- _文本片段_
■ ■ ■

“笑料”与“问题”

厌女  作者:上野千鹤子

精神科医生斋藤环在《家庭的痕迹》〔2006〕一书中有对酒井顺子的《败犬的远吠》的评论。他“诊断”道,酒井将结婚(=被男人选上)这种男人的价值观置于最上位,表明“败犬”终归为一种羡慕男人(弗洛伊德的用语即“羡慕阳具”)的症候。

我在对斋藤那本书的书评里反驳了他。“败犬”一词显然是一种自嘲。在同龄人口中,“雄败犬”比“雌败犬”数量更多,他们却保持沉默和不在场,不来参与这个“败犬争论”。这个事实表明,他们才是把结婚这个男人的价值观给内在化了,因此,他们才是真正的“败犬症候”。因为,通过结婚选一个女人、将一个女人占为己有,是男性世界中“男人气”的证明,至少迄今为止是如此。以《想煽“丸山真男”的耳光——三十一岁、无业、愿望:战争》〔2007〕的言论一跃成名的赤木智弘,这位“雄败犬”的希望,与上一代男人极为保守的价值观一个样,只要“有职业有妻室”便能满足。在我看来,男人同性社会性欲望的价值观,在年轻一代中并未消减。

若能自嘲,“败犬”之称便成为一种“笑料”;不能自嘲,“败犬”就成为一个“问题”。笑料让人发笑,问题让人笑不起来。不但笑不起来,还很“痛”。

没有人比中村更能把自己称为“痛的女人”。不过,真的如她所言吗?

购物狂、迷恋男招待、整容手术,甚至当应召女郎,这些为确认“女性分数”的让人抹泪的努力,在她身上成为一种商品化的表演。在我看来,她的表演与有意过度表演女人味的“变装皇后”(Drag Queen)[指同性恋男人过度女装的策略。同性恋男人通过滑稽地模仿女人的服装举止,反向地揭示“性别实为演技”的事实。]十分相似。她一边在异性恋的制度下表演着对“女性分数”的追求,可实际上,她在意的完全只是女性读者的视线。

■ ■ ■

- _所给材料_
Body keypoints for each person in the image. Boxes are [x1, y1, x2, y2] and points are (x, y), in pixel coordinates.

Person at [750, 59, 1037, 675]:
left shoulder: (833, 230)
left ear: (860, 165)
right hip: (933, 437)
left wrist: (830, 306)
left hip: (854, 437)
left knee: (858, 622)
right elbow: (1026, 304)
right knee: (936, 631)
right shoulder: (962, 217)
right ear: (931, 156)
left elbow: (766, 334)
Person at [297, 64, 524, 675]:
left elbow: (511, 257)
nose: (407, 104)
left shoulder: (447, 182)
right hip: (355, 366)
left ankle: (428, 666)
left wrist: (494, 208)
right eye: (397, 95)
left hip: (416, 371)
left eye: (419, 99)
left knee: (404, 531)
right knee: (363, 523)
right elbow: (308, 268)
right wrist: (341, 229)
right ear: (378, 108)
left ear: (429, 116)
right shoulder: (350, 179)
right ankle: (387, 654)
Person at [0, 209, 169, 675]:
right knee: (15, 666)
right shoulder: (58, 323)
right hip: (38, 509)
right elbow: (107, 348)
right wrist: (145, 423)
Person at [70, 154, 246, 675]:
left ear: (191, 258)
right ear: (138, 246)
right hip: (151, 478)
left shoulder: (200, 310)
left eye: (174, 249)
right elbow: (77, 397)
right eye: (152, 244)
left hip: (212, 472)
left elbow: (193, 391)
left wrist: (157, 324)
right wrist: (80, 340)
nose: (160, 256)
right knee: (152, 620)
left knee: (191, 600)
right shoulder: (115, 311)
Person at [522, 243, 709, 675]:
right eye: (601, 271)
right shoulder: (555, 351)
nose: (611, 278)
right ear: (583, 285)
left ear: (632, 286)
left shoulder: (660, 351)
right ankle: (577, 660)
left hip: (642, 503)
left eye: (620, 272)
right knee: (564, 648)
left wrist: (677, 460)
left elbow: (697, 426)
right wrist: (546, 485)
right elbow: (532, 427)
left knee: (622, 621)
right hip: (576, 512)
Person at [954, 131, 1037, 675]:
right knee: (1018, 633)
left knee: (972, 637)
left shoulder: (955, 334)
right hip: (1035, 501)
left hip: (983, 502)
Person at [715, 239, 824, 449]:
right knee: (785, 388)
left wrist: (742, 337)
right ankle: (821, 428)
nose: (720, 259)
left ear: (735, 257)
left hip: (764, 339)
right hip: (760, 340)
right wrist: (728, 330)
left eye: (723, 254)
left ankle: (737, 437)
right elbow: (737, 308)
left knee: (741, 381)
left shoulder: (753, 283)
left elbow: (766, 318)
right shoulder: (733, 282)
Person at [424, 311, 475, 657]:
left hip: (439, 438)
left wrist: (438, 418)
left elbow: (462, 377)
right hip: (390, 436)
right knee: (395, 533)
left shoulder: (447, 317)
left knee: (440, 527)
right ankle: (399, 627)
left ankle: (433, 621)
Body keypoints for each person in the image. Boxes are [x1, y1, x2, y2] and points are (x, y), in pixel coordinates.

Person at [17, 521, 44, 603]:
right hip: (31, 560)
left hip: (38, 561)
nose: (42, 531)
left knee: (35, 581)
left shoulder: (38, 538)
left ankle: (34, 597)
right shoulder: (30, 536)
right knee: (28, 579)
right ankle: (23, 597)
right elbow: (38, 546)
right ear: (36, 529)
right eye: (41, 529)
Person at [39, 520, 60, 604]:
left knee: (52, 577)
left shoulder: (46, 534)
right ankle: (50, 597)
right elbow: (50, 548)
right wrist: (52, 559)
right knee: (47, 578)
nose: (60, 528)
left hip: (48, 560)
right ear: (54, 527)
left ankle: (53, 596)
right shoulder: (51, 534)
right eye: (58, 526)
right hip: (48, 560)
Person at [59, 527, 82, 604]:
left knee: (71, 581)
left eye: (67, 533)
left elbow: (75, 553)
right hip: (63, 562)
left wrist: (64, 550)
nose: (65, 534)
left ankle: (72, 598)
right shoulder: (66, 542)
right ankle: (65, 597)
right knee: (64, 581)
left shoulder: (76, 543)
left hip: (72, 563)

■ ■ ■

- _练习题目_
文本片段最后一段列举了中村为确认“女性分数”所做的努力,请逐一列出。

- _作答内容_
购物狂、迷恋男招待、整容手术、当应召女郎。